Le noir et la métaphore
Le noir joue un rôle narratif et symbolique. Uma Thurman est ensevelie vivante dans un cercueil dans Kill Bill volume 2. Son emprisonnement et sa libération ont lieu sur un écran noir, laissant jouer le son seul avec les pelletées de terre qui recouvrent le cercueil, et le souffle rauque d'Uma Thurman, suppliant, proche de l'agonie. Le spectateur ne voit que le noir dans ce moment à la fois réaliste - il est dans la même situation que le personnage - et métaphorique - c'est une mise en scène du passage vers la mort. Il faut donc qu'Uma Thurman réussisse à allumer la lumière, d'une lampe de poche, de la projection, et qu'elle jaillisse hors de la terre ; elle rejoue en accéléré et en temps quasiment réel le long coma du début du Premier volume. Quand elle sort de la terre, elle est filmée telle une morte vivante : de l'extérieur, sa main s'extirpant, à la manière des films d'horreur.
Le noir et l'abstraction
Passer par l'écran noir, c'est flirter avec les symboles parce que le noir, s'il n'est pas une couleur, n'en est pas moins pictural. Dans Five de Abbas Kiarostami, le cinquième poème est le reflet de la lune dans un étang. Quand les nuages passent devant la lune, il n'y a plus rien : le champ est vidé, noir. Parfois la lune revient après un long temps. Seul le son dévoile l'action, les chants d'animaux indéfinis et changeants, les bruissements du vent, ou l'orage qui gronde, brisant un instant l'obscurité à coup d'éclairs. En en montrant le moins possible, Kiarostami échappe au réalisme parce que l'espace de projection est maximal et recouvre tous les possibles. Déjà dans ABC Africa (Abbas Kiarostami), lors d'un orage, le courant était coupé et laissait dix minutes noires au seuil de l'abstraction.

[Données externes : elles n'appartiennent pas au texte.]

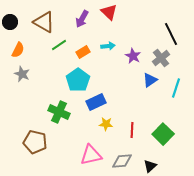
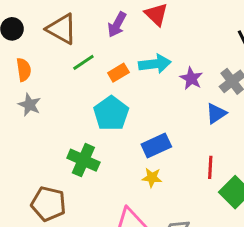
cyan arrow: (108, 46) -> (155, 64), size x1.5
orange semicircle: (18, 50) -> (24, 70), turned -35
blue rectangle: (96, 102) -> (156, 145), moved
red line: (132, 130) -> (210, 167), moved

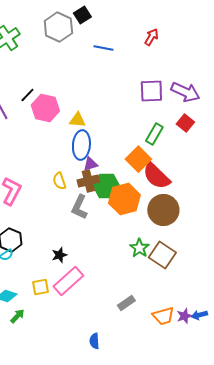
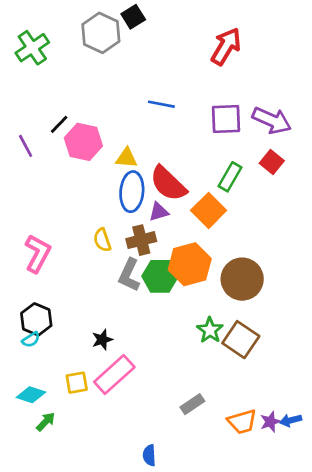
red arrow: (151, 37) -> (226, 46), size x1.6
blue line: (103, 48) -> (161, 104), moved
purple triangle: (90, 164) -> (159, 212), moved
red semicircle: (156, 176) -> (168, 184), moved
green hexagon: (106, 186) -> (160, 276), moved

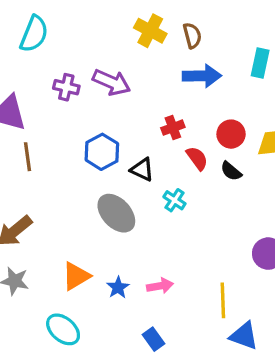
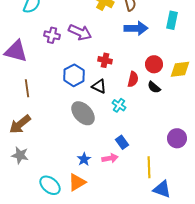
red cross: (173, 128) -> (105, 60), moved, turned 32
brown line: (28, 157) -> (27, 88), moved
red semicircle: (197, 158) -> (133, 79), turned 49
orange triangle: (76, 276) -> (77, 182), moved
blue rectangle: (154, 339) -> (122, 142), moved

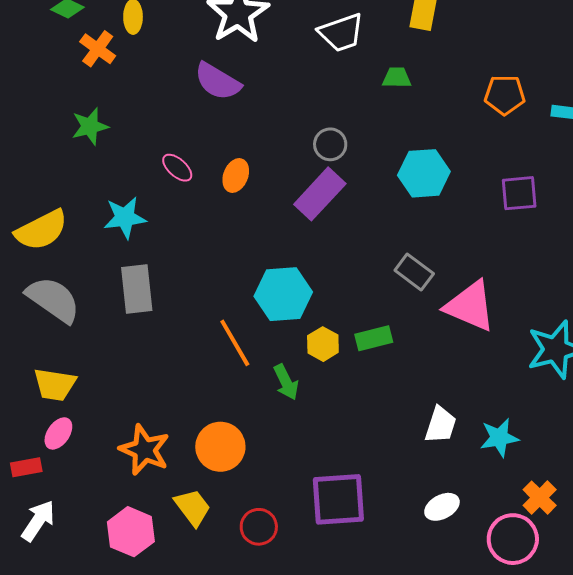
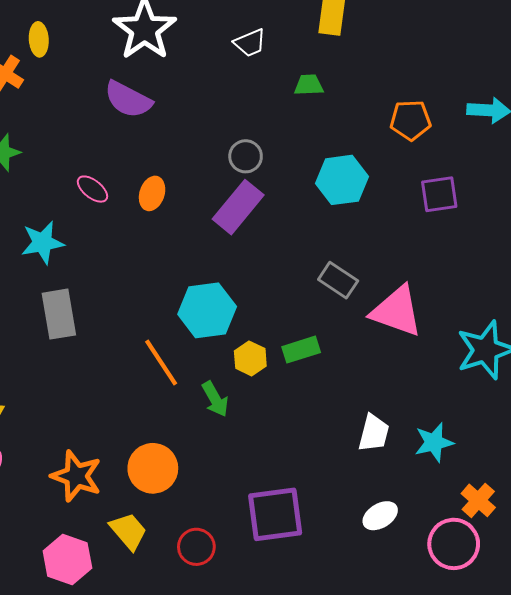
white trapezoid: (341, 33) -> (250, 43), size x0.7
orange pentagon: (505, 95) -> (410, 120), moved

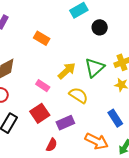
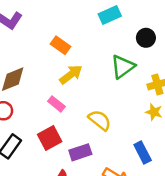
black circle: (100, 27) -> (146, 38), moved
green triangle: (95, 68) -> (123, 67), moved
yellow arrow: (67, 71) -> (71, 74), moved

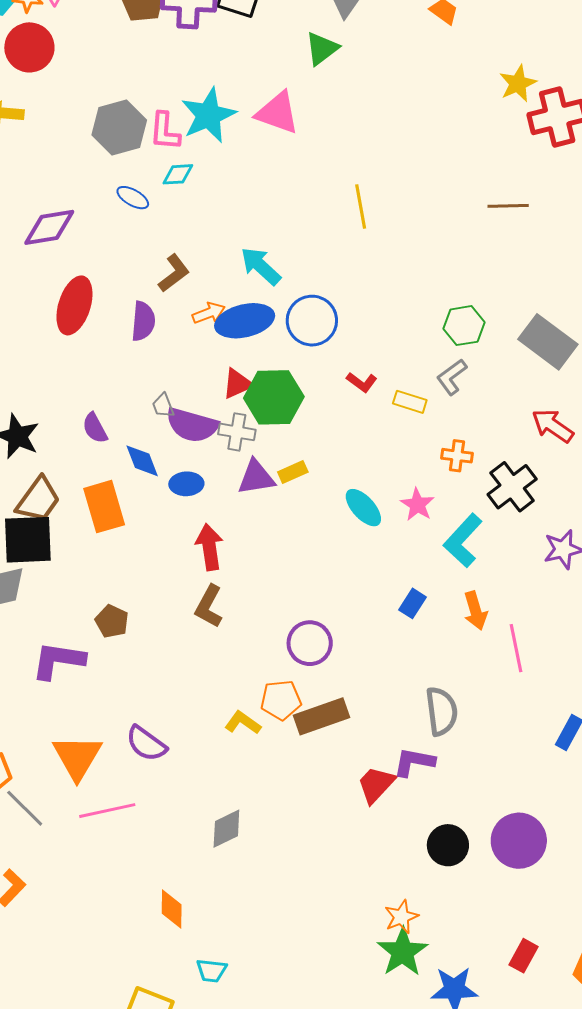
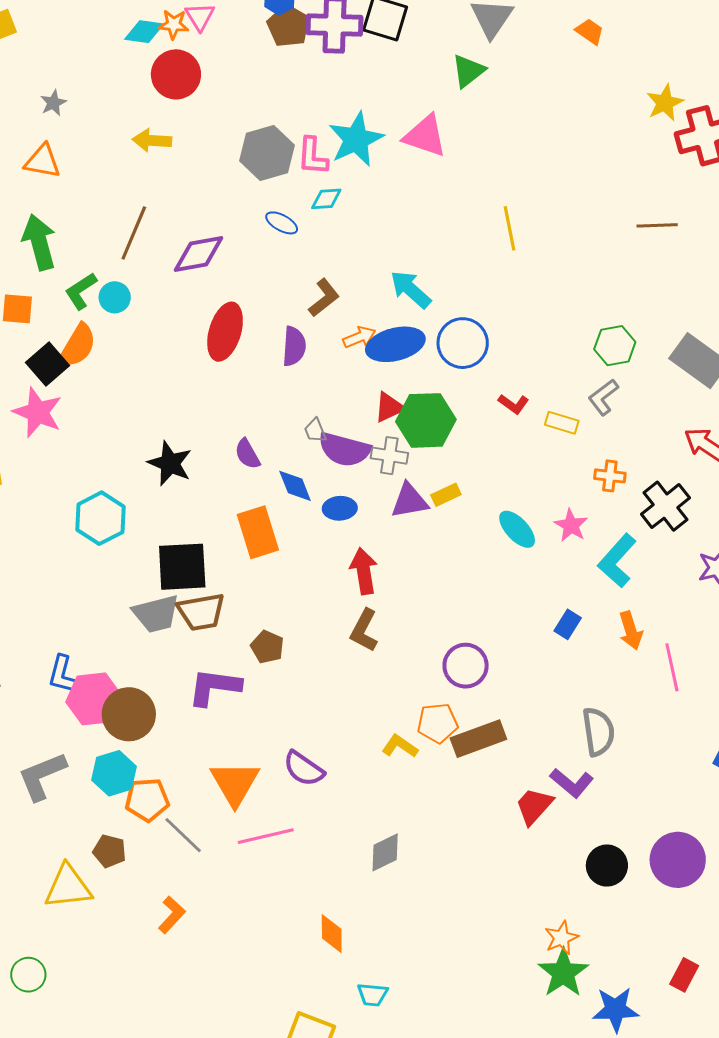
brown trapezoid: (38, 500) -> (201, 612), moved, turned 45
purple L-shape: (414, 762) -> (572, 783), turned -150

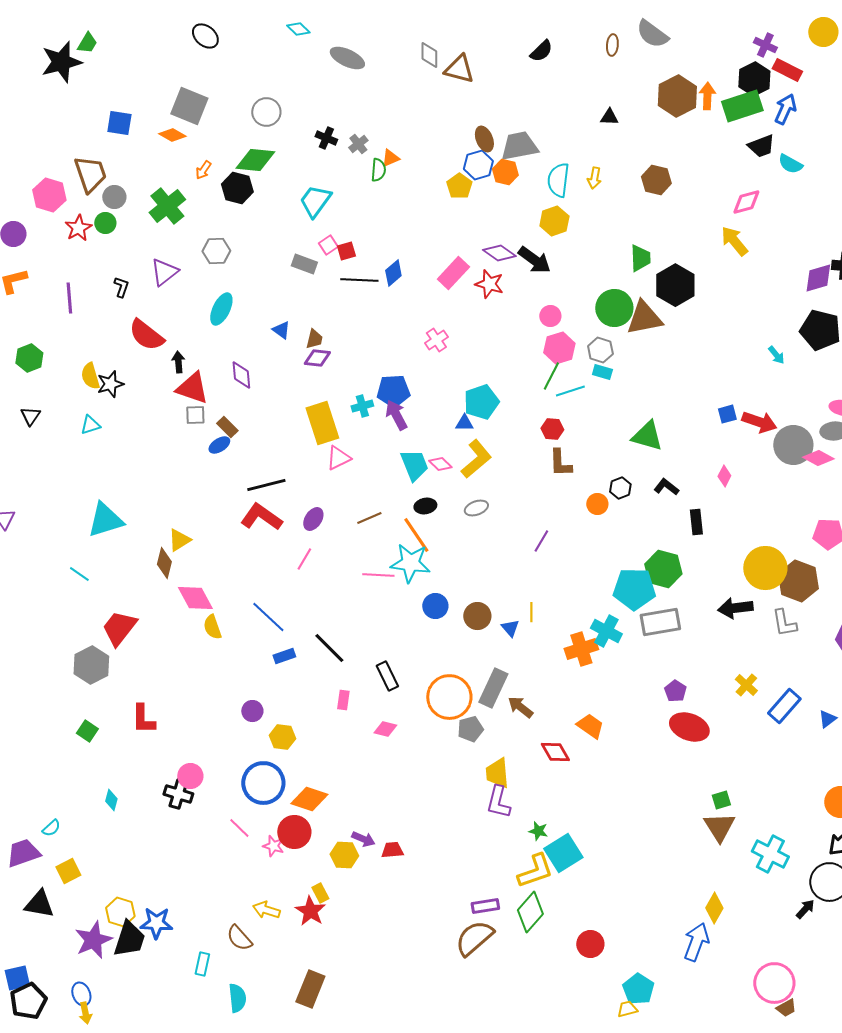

Le plan noir et le silence de l'image
Si le plan noir échappe au sens, c'est qu'il crée son propre espace, un espace musical. Dans Éloge de l'amour, Jean-Luc Godard joue les plans noirs comme autant de silences. C'est le moment où l'image se tait, alors que le son continue. C'est ainsi que Duras l'utilise dans ses films, dans L'Homme Atlantique en particulier Marguerite Duras. Il ne reste plus que la voix sur du noir, la voix qui dirige l'acteur amant, ce qui crée un plan en soi, un espace de projection où le film est la salle ne font qu'un. Yann Andréa marche une fois, deux fois, et le deuxième essai ne peut être montré de la même façon, de même que l'amour ne peut être revécu. Le plan noir est à la fois le champ et le contrechamp Yann Andréa/Duras. Il est ici au niveau du film comme dans Kill Bill II (Uma Thurman d'un côté, ce qu'elle voit de l'autre) et hors du film (ce qu'il y a sur l'écran et la salle plongée dans le noir absolu).
Le noir, quand il n'est pas coupe, ellipse, est donc une violence faite à la représentation qui s'absente le temps de quelques images, ou d'un film entier. C'est la provocation de Monteiro d'avoir inversé les plans : la totalité du film est noire, alors que les noirs elliptiques des films classiques sont représentés par des paysages. Le conte, Blanche-neige (Joao César Monteiro, Joao César Monteiro), ne peut plus être raconté : il n'en reste que les dialogues privés de la chair des acteurs. Face à la surenchère des images, les cinéastes feraient bien de penser un peu aux noirs, ces espaces limites qui mettent en scène la mort du cinéma lui-même, petite mort puisque c'est aussi la frontière où le cinéma renaît, par la peinture et par la musique, à lui-même.